**AVAILABLE RECORDS**
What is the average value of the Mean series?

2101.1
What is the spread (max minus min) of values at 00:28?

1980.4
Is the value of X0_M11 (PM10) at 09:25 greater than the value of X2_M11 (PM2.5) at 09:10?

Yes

==

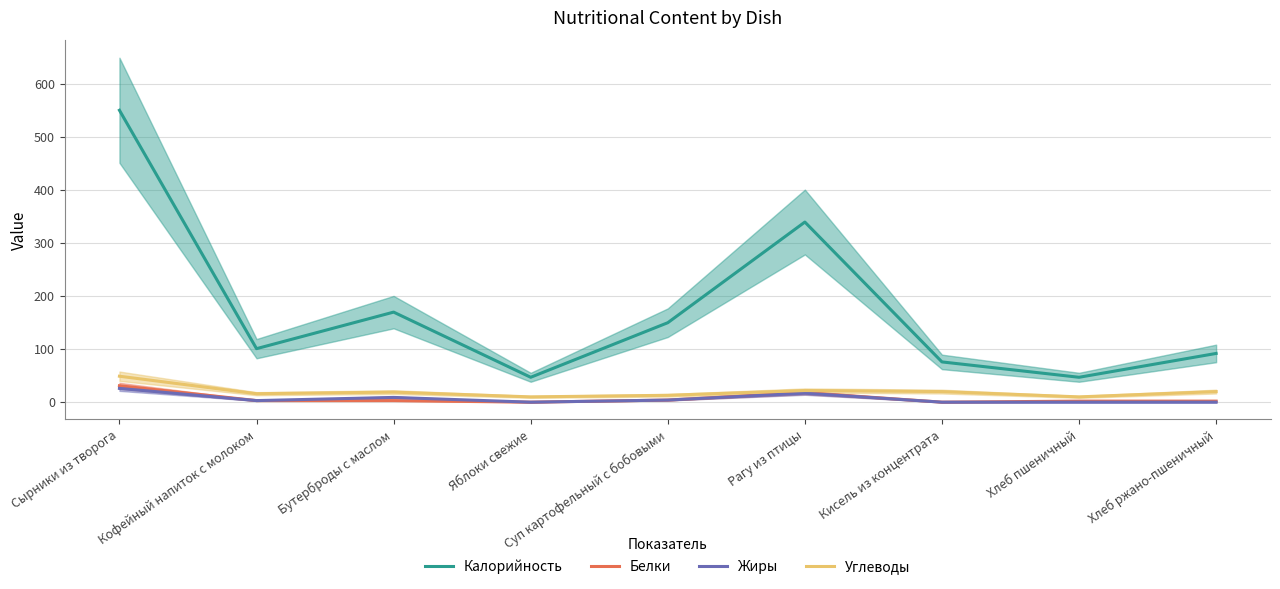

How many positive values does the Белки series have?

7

==

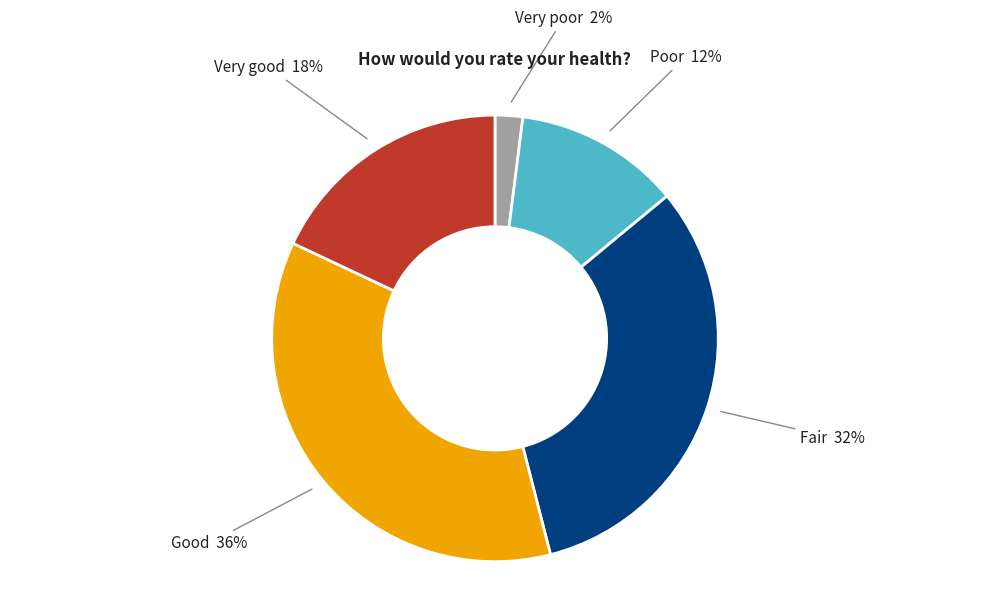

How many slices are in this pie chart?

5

**WORK ORDER**
Please reproduce the records line for line, starting at the line containing "What is the average value of the Mean series?" and ending at the line containing "Is the value", with both of those lines included.

**RESPONSE TO THIS EXERCISE**
What is the average value of the Mean series?

2101.1
What is the spread (max minus min) of values at 00:28?

1980.4
Is the value of X0_M11 (PM10) at 09:25 greater than the value of X2_M11 (PM2.5) at 09:10?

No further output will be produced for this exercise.